Никита засмеялся и чуть не поперхнулся ухой.
— Пошли мы, значит, в избу акт составлять, — продолжал он, отдышавшись. — Прокурор нарисовал его по правилу, все расписались и пошли ломать самогонную машину. Такой был закон. Пришли в предбанник, взял я топор, спускаться в подполье не тороплюсь, а мельник как закричит: «Машина на заграничный лад исполнена, ломать грешно!..» Переглянулся я с прокурором, а он советует: проверь качество продукции. Может, мельника еще и за низкое качество привлекать придется? Отказываться мне было невозможно. Мельник божится, что хороша. Ну, я и попробовал первым. За мной мои боевые соратники. Все мы были горазды выпить…
Только в пятницу вечером выбрались мы от мельника. Он обещал никому не сказывать про обыск и про то, что потом было. Но Шахов откуда-то дознался и всех нас, голубчиков, за ушко да на солнышко! Грозился через ревтрибунал в распыл пустить. Да потом смягчился. Однако из начальников всех выгнал. На этом моя карьера и закончилась. Больше начальником я не бывал… А на Шахова я не в обиде. Хотя он и строгий, однако с нашим братом цацкаться никак невозможно, — закончил своей рассказ Никита и снова принялся за уху, уже изрядно остывшую.
Северцев посмеивался:
— Поучительная история… Выходит, экспертиза подвела?..

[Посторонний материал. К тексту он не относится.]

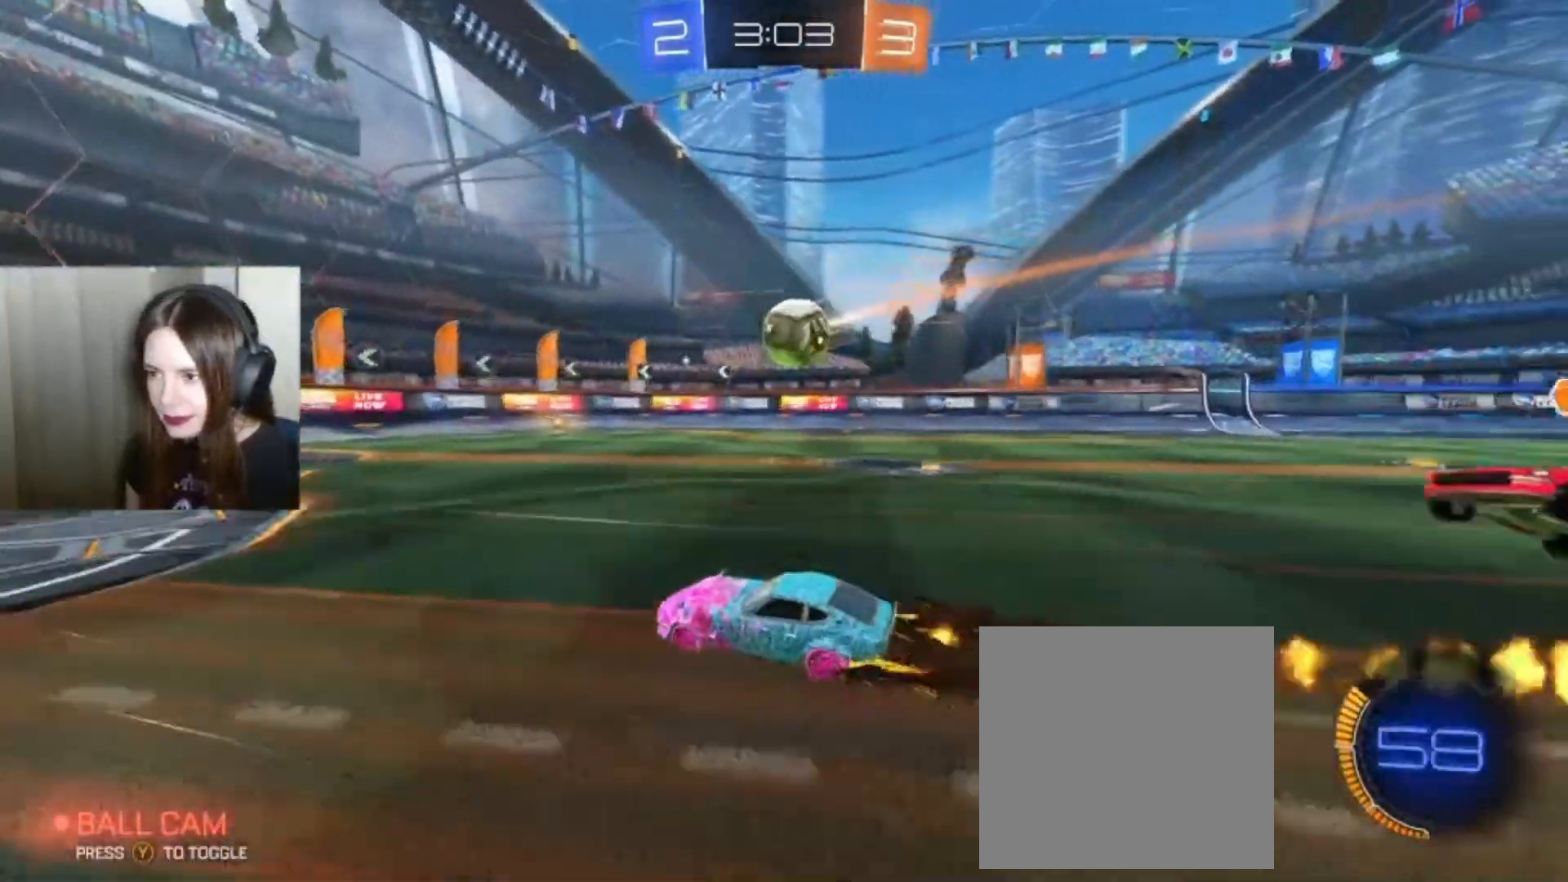
{"dt_ms": 500, "buttons": [], "left_stick": "right", "right_stick": "center", "events": [[100, "B", "up"], [400, "R2", "up"]]}
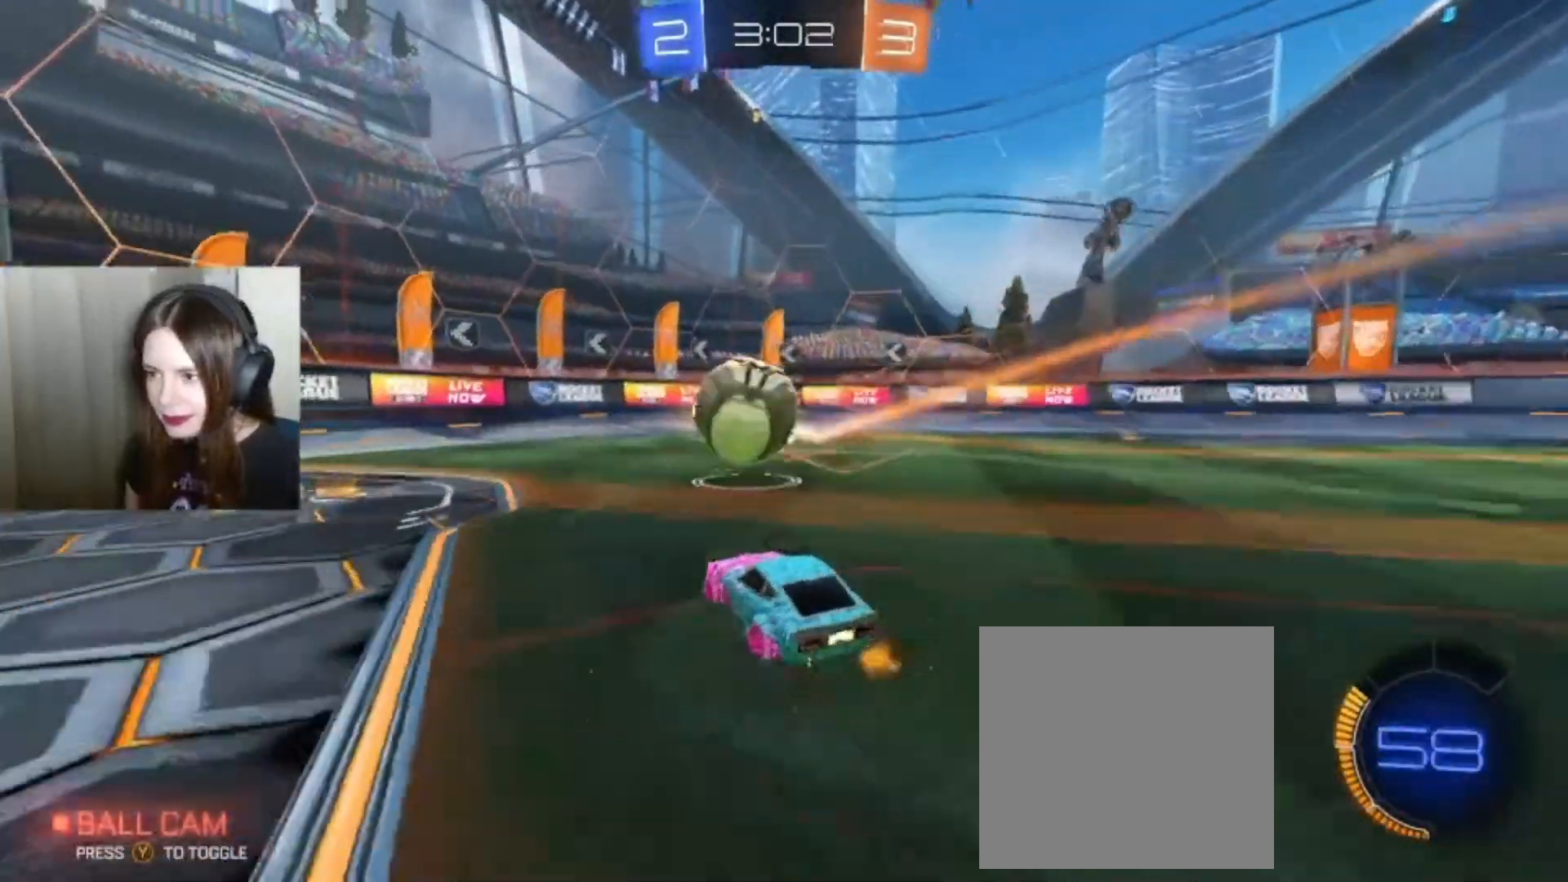
{"dt_ms": 500, "buttons": ["B", "R2"], "left_stick": "down-left", "right_stick": "center", "events": [[33, "left_stick", "center"], [100, "R2", "down"], [100, "left_stick", "down-left"], [167, "B", "down"], [333, "A", "down"], [400, "A", "up"]]}
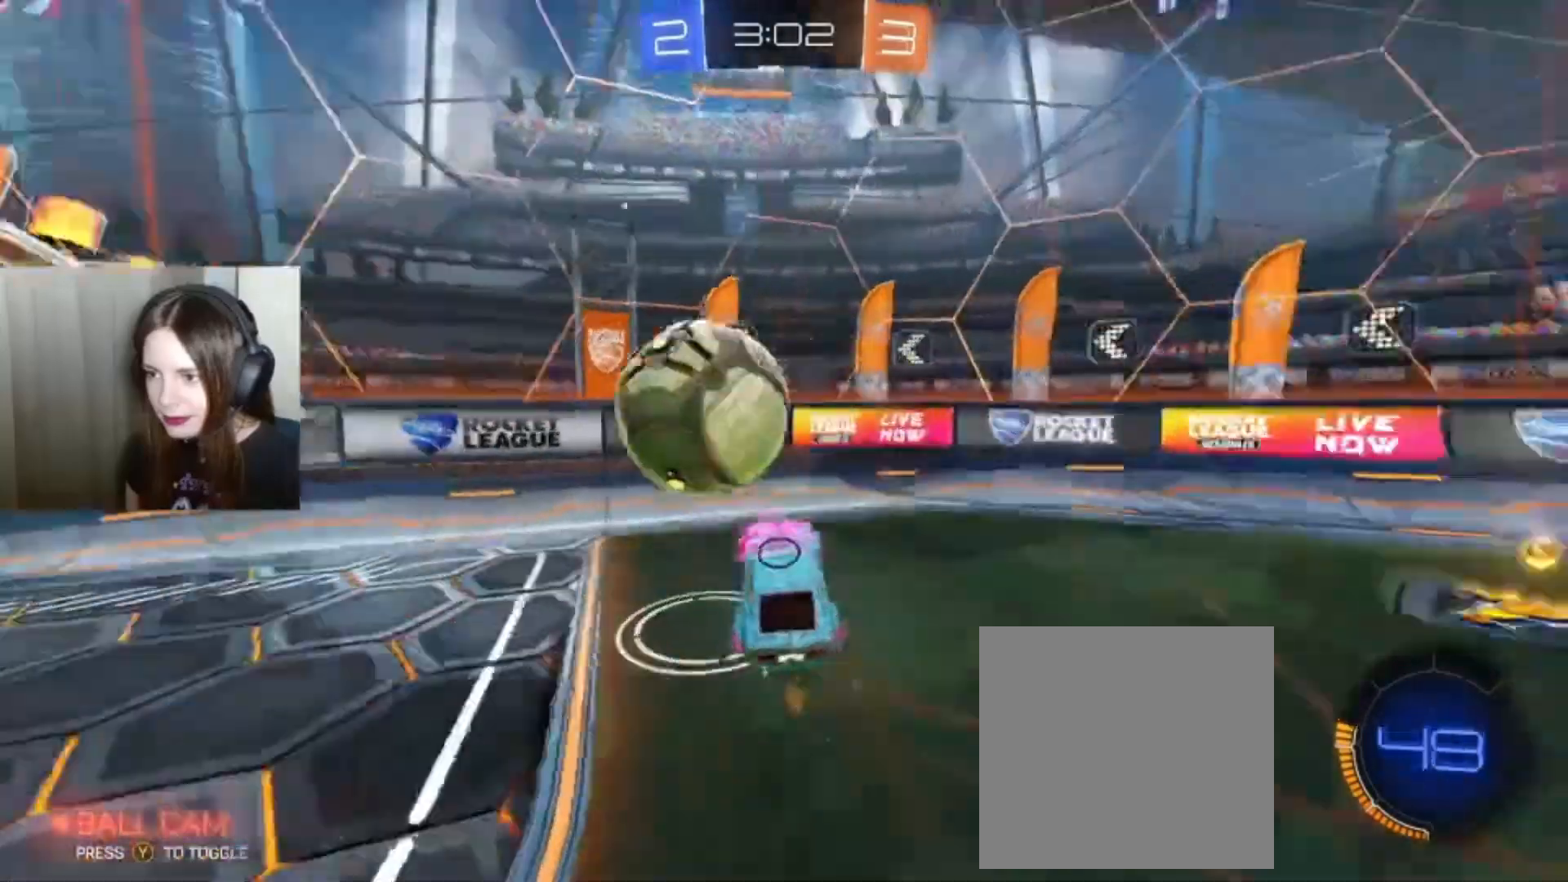
{"dt_ms": 500, "buttons": ["X", "R2"], "left_stick": "down-left", "right_stick": "center", "events": [[100, "B", "up"], [367, "R2", "up"], [467, "R2", "down"], [467, "X", "down"]]}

— Она самая. Только в наших краях ее не спиртизой называют, а самогонкой: не от слова «спирт», а от слова «сам гоню». Она и подвела. А как же! Может, сейчас бы я в больших чинах был али на прохфессора обучился. Теперь вон оно как: все с образованием ходют. А у меня оно известно какое: поднять да бухнуть, — сокрушался Никита.
— А семья-то у тебя, у отшельника, была?
— Не. Всю жизнь бобылем прожил. Потому как баб я страсть боюсь! Все они, ведьмы хитрые, только и думают околдовать мужика, вскочить на шею и ножки свесить: вези, пока носом ткнешься!.. Изо всего их сатанинского отродья одну нашу Валерию Сергевну уважаю. Она женщина самостоятельная, не вертихвостка.
Уха была съедена. Костер догорел. Подошла короткая ночь. Тишину нарушали только соловьи. Они изо всех сил старались перещеголять друг друга замысловатыми коленцами.
Никита отряхнул с серебряной бороды хлебные крошки, не спеша обтер драным рукавом усы, громко икнув, поднялся, прошел в темный сарай и вернулся оттуда с большой охапкой прошлогоднего сена.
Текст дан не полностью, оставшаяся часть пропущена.